In his show Tiernan discusses a choice, “a crisis” he states. To give in and be confined by the televisual rhetoric of the spectacle to indeed believe “The world is fucked!” or to choose the personal reality where on a day to day basis “everything is grand.” Tiernan chooses both and subsequently neither:
“So I knew there was…a crises and I knew I had to make a decision: which world was I going to live in? Was I going to spend my life volunteering for sorrow, watching news and getting all the bad stuff or was I going to live in my own little wrapped up world, not knowing what was going on in the rest of the world? I decided to do neither. I decided to make a compromise…I left the television on but I switched it…to the Teletubbies. Then I went out into the back-garden and I got all the children around me…and I said “The world is fucked!”

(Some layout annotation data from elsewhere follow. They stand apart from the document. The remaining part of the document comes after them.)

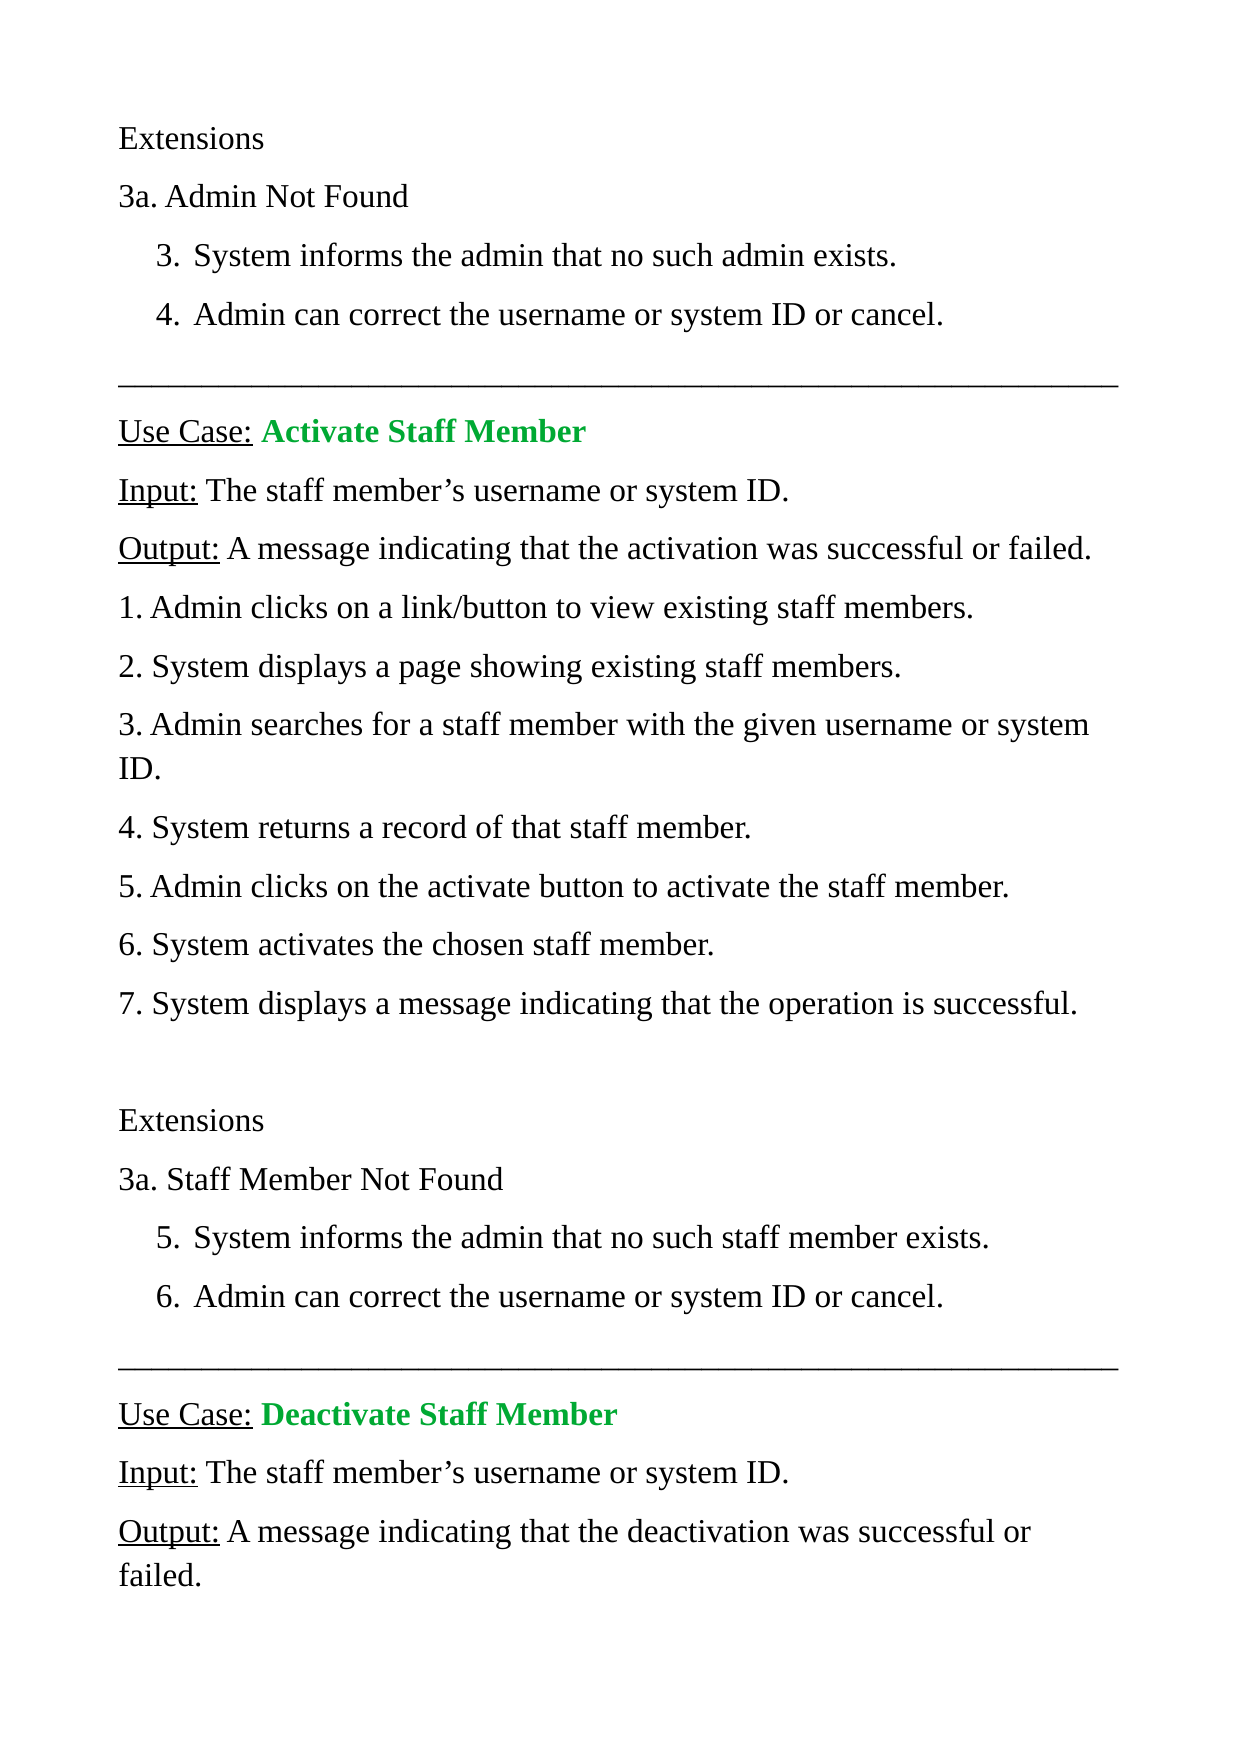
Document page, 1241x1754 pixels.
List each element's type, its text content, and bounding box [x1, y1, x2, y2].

text 3a. Admin Not Found [118, 177, 1122, 215]
text Use Case: Activate Staff Member [118, 411, 1122, 450]
text 2. System displays a page showing existing staff members. [118, 646, 1122, 684]
text 3. Admin searches for a staff member with the given username or system ID. [118, 704, 1122, 787]
text Extensions [118, 1101, 1122, 1139]
text Output: A message indicating that the activation was successful or failed. [118, 529, 1122, 567]
text Input: The staff member’s username or system ID. [118, 1452, 1122, 1491]
text 7. System displays a message indicating that the operation is successful. [118, 983, 1122, 1022]
text Extensions [118, 118, 1122, 156]
text 5. Admin clicks on the activate button to activate the staff member. [118, 866, 1122, 904]
text 3a. Staff Member Not Found [118, 1159, 1122, 1197]
list Admin can correct the username or system ID or cancel. [156, 1276, 1122, 1315]
text 1. Admin clicks on a link/button to view existing staff members. [118, 587, 1122, 626]
text Use Case: Deactivate Staff Member [118, 1394, 1122, 1432]
text Output: A message indicating that the deactivation was successful or failed. [118, 1511, 1122, 1593]
text ____________________________________________________________ [118, 1335, 1122, 1373]
list System informs the admin that no such admin exists. [156, 235, 1122, 274]
text 6. System activates the chosen staff member. [118, 924, 1122, 963]
text 4. System returns a record of that staff member. [118, 807, 1122, 846]
text Input: The staff member’s username or system ID. [118, 470, 1122, 508]
text ____________________________________________________________ [118, 353, 1122, 391]
list System informs the admin that no such staff member exists. [156, 1218, 1122, 1256]
list Admin can correct the username or system ID or cancel. [156, 294, 1122, 332]
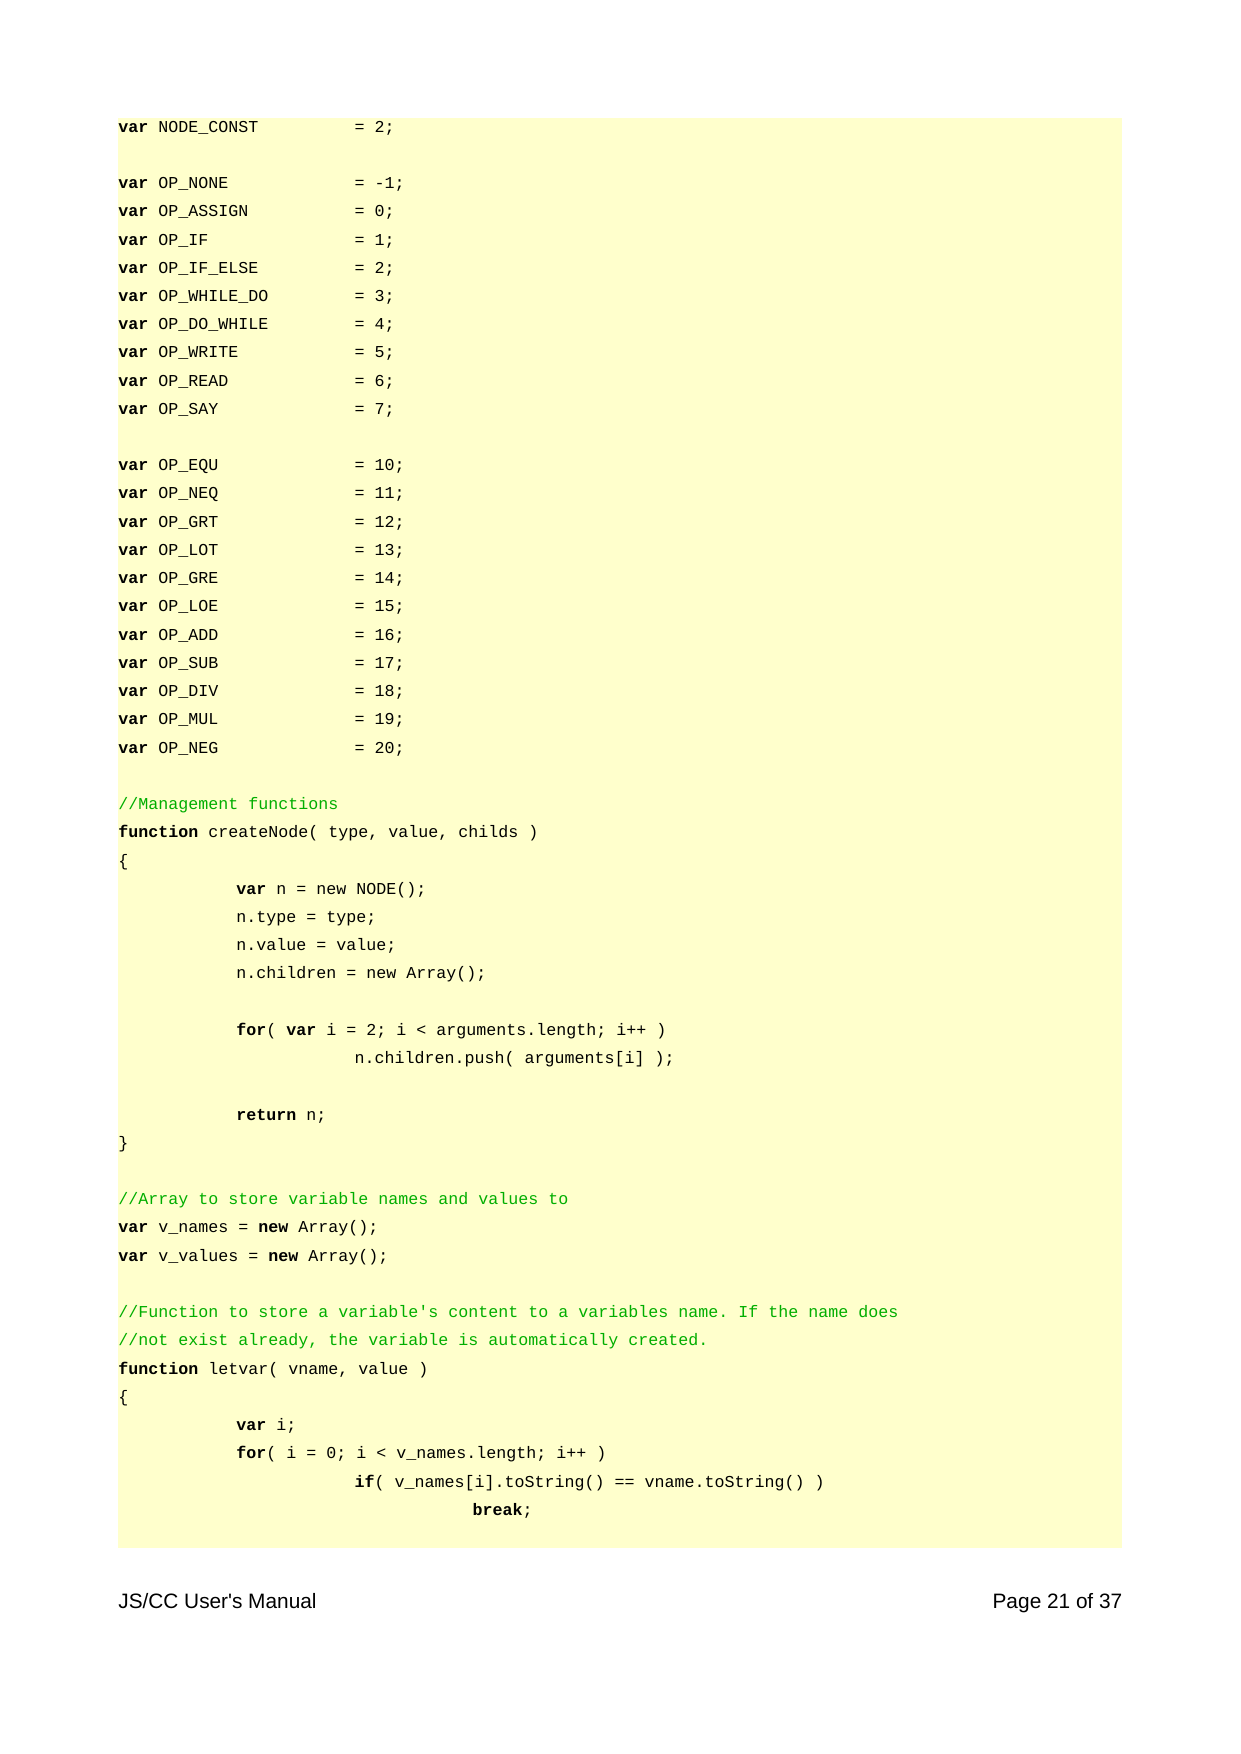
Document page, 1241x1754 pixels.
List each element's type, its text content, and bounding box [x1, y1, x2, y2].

text for( var i = 2; i < arguments.length; i++ ) [118, 1021, 1122, 1040]
text function createNode( type, value, childs ) [118, 824, 1122, 843]
text function letvar( vname, value ) [118, 1360, 1122, 1379]
text var OP_NEG = 20; [118, 739, 1122, 758]
text var OP_SAY = 7; [118, 400, 1122, 419]
text var OP_NONE = -1; [118, 174, 1122, 193]
text var OP_WHILE_DO = 3; [118, 287, 1122, 306]
text var OP_WRITE = 5; [118, 344, 1122, 363]
text { [118, 1388, 1122, 1407]
text var OP_GRT = 12; [118, 513, 1122, 532]
text var i; [118, 1417, 1122, 1436]
text n.value = value; [118, 937, 1122, 956]
text n.children = new Array(); [118, 965, 1122, 984]
text var OP_LOT = 13; [118, 542, 1122, 560]
text var OP_LOE = 15; [118, 598, 1122, 617]
text } [118, 1134, 1122, 1153]
text var OP_DIV = 18; [118, 683, 1122, 702]
text break; [118, 1501, 1122, 1520]
text var OP_NEQ = 11; [118, 485, 1122, 504]
text //Function to store a variable's content to a variables name. If the name does //not exist already, the variable is automatically created. [118, 1276, 1122, 1351]
text var OP_GRE = 14; [118, 570, 1122, 589]
text for( i = 0; i < v_names.length; i++ ) [118, 1445, 1122, 1464]
text var OP_DO_WHILE = 4; [118, 316, 1122, 334]
text { [118, 852, 1122, 871]
text var OP_IF_ELSE = 2; [118, 259, 1122, 278]
text var OP_EQU = 10; [118, 457, 1122, 476]
text return n; [118, 1106, 1122, 1125]
text var OP_MUL = 19; [118, 711, 1122, 730]
text if( v_names[i].toString() == vname.toString() ) [118, 1473, 1122, 1492]
text var OP_ASSIGN = 0; [118, 203, 1122, 222]
text var OP_SUB = 17; [118, 654, 1122, 673]
text var OP_ADD = 16; [118, 626, 1122, 645]
text var NODE_CONST = 2; [118, 118, 1122, 137]
text n.children.push( arguments[i] ); [118, 1050, 1122, 1068]
text var OP_IF = 1; [118, 231, 1122, 250]
text n.type = type; [118, 908, 1122, 927]
text //Management functions [118, 796, 1122, 814]
text //Array to store variable names and values to [118, 1163, 1122, 1210]
text var OP_READ = 6; [118, 372, 1122, 391]
text var n = new NODE(); [118, 880, 1122, 899]
text var v_names = new Array(); [118, 1219, 1122, 1238]
text var v_values = new Array(); [118, 1247, 1122, 1266]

Tiernan here subverts the Televisual Spectacle by becoming the mouthpiece of it. By ignoring the spectacle and instead changing the channel to a children’s television show, in this instance the Teletubbies, he inadvertently predicts the future of our media, where personal opinion becomes the voice of the spectacle and traditional media and fact becomes childish nonsense, easy to dismiss and as easily pushed from the forefront of our minds and screens on the very basis of existing. Have doomsday predictions lost their edge? No. The threat has not diminished it has actively increased. It is merely society’s unspoken agreement to indulge personal opinion and subsequently pig-headed ignorance, our refusal to accept or face the inconvenient and frightening truth that strips our extinction of its power.
We collectively have killed the Televisual Spectacle in the same fashion. While the rise of other media and decrease in popularity of the television itself is a part of its decline it is ultimately the ability to strip a Televisual Spectacle of its power, of its awe that has led to its extinction. It is a time honored adage that there is nothing new under the sun, while this may be true the same can be said of the Internet and in an age when everything is online and, despite certain popular website’s policies, anything from sexual acts to footage of suicides can be found with little effort, awe has no place among the online billions. And so, we address the question: does it matter to live in ignorance or fear? Honestly it hardly matters. While naysayers and personal opinion advocates thrive in this society, like the heads of the Hydra of ancient Greek legend, while we remain oversaturated with information and media and news daily with different and counteractive viewpoints the clock still ticks forward regardless of our squabbling for public superiority, to quote BoJack Horseman “Time’s arrow neither stays still nor reverses. It merely marches forward.” For any argument in our civilized world, relevant or not, educated or not, can be countered and ridiculed with a cry of “Fake News!”. As merely another voice among billions of others please be content if nothing else in the knowledge that we still have the Teletubbies.